What you are asked to do - Repeat exactly the lines running from the first line of the data to the line containing "19: (261, 165)", both ends included, and nothing else; drop the pictures.

________________________

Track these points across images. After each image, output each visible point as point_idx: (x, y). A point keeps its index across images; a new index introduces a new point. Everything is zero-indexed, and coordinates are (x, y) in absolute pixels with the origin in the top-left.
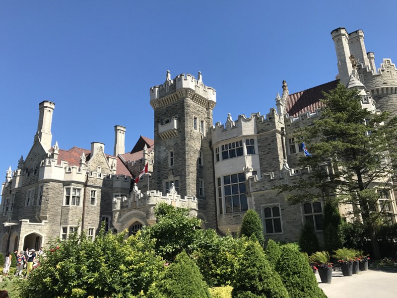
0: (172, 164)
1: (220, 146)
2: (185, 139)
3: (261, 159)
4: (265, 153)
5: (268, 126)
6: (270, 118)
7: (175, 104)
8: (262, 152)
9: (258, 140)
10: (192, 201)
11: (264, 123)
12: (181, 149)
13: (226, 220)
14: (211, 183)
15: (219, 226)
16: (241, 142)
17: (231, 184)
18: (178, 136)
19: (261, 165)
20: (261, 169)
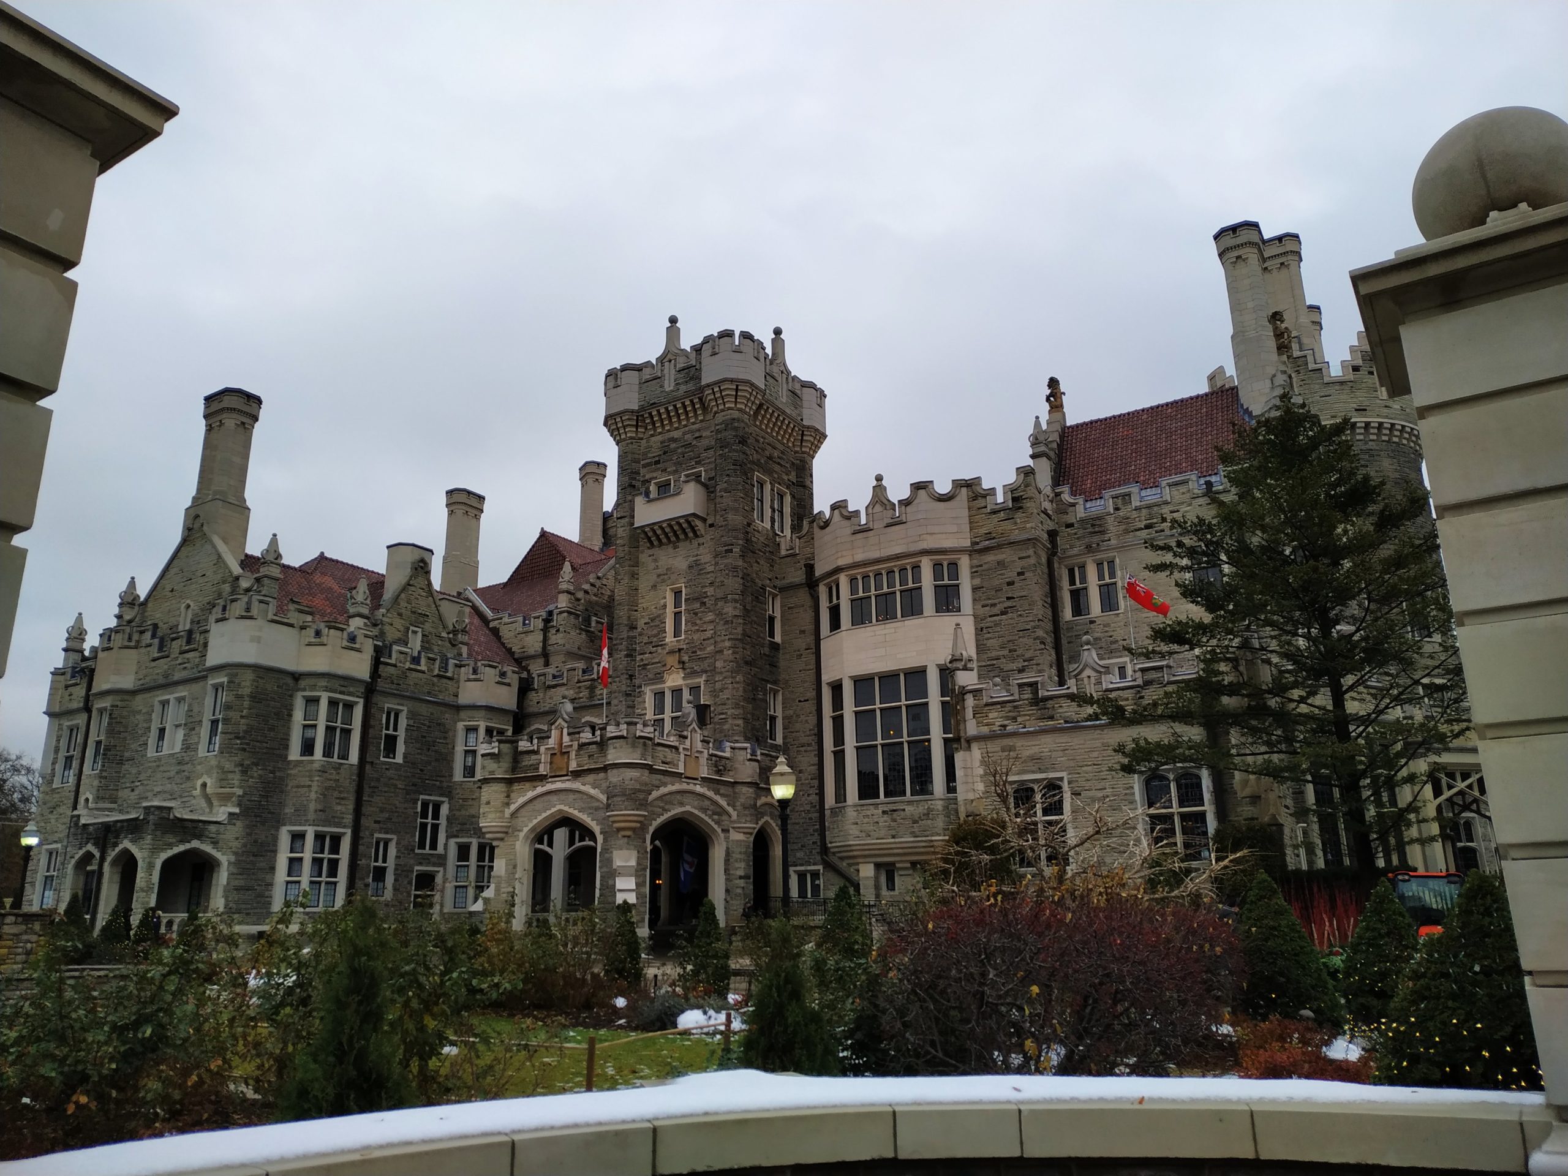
0: (677, 633)
1: (844, 582)
3: (980, 631)
5: (1009, 522)
8: (986, 606)
9: (972, 567)
10: (749, 757)
11: (995, 513)
12: (712, 584)
13: (856, 823)
14: (806, 700)
15: (831, 842)
16: (917, 570)
17: (877, 707)
18: (701, 540)
19: (980, 649)
20: (978, 661)
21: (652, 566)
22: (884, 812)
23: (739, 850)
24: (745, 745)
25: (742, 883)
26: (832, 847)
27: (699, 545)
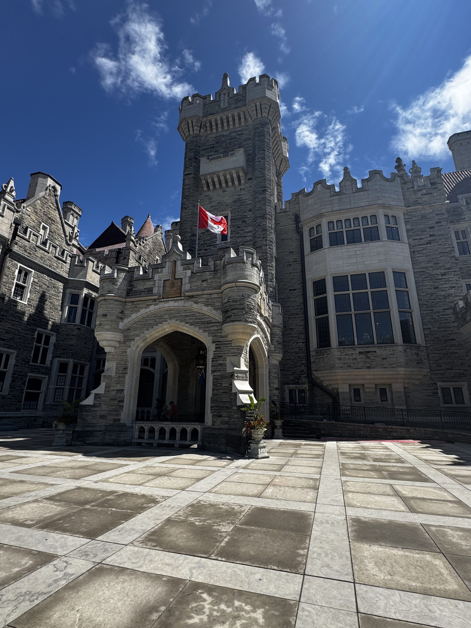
1: (324, 222)
2: (265, 190)
3: (413, 253)
4: (422, 242)
5: (429, 195)
7: (236, 132)
8: (416, 239)
9: (405, 219)
10: (280, 312)
11: (419, 191)
12: (250, 210)
13: (340, 359)
14: (295, 290)
15: (316, 371)
16: (374, 217)
17: (351, 292)
18: (242, 187)
19: (414, 263)
20: (413, 269)
22: (360, 353)
25: (276, 392)
26: (316, 374)
27: (241, 189)
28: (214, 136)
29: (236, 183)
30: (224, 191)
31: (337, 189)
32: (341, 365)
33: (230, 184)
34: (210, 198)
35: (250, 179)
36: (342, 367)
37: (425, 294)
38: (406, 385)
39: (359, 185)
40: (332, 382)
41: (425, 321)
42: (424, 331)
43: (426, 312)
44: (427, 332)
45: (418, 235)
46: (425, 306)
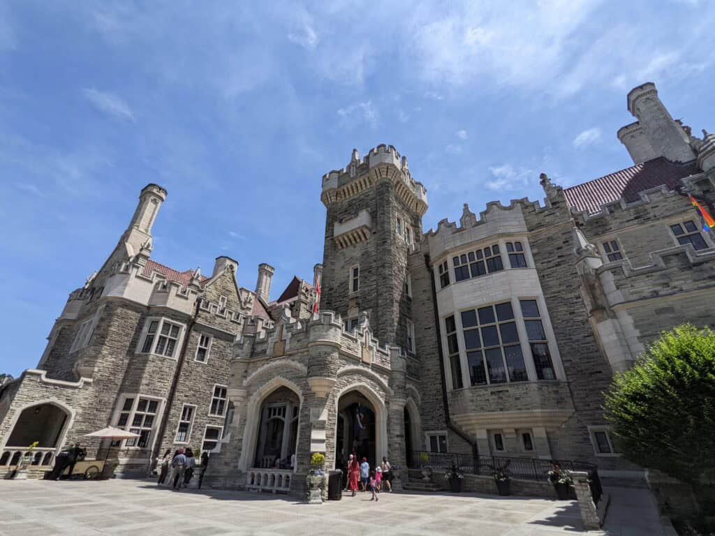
0: (355, 288)
1: (450, 259)
3: (542, 278)
4: (551, 264)
5: (552, 216)
6: (553, 204)
7: (364, 194)
8: (543, 263)
9: (530, 243)
10: (400, 355)
11: (541, 213)
12: (375, 261)
13: (472, 401)
14: (430, 328)
15: (453, 414)
16: (496, 247)
17: (479, 326)
18: (369, 241)
19: (545, 288)
20: (544, 294)
21: (342, 258)
22: (492, 393)
23: (396, 417)
24: (397, 348)
25: (398, 440)
26: (454, 418)
27: (367, 243)
28: (347, 200)
29: (363, 239)
30: (355, 247)
31: (458, 225)
32: (473, 408)
33: (358, 240)
34: (344, 255)
35: (374, 233)
36: (475, 410)
37: (560, 321)
38: (549, 430)
39: (478, 219)
40: (469, 427)
41: (564, 352)
42: (563, 364)
43: (563, 342)
44: (567, 364)
45: (545, 259)
46: (562, 335)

________________________

Output of the task -
Track these points across images. After each image, output each visible point as point_idx: (x, y). A point keeps its index across images; a new index introduces a new point. Everything is zero-indexed, and coordinates are (x, y) in absolute pixels with the origin in the top-left.
0: (172, 164)
1: (220, 146)
2: (185, 139)
3: (261, 159)
4: (265, 153)
5: (268, 126)
6: (270, 118)
7: (175, 104)
8: (262, 152)
9: (258, 140)
10: (192, 201)
11: (264, 123)
12: (181, 149)
13: (226, 220)
14: (211, 183)
15: (219, 226)
16: (241, 142)
17: (231, 184)
18: (178, 136)
19: (261, 165)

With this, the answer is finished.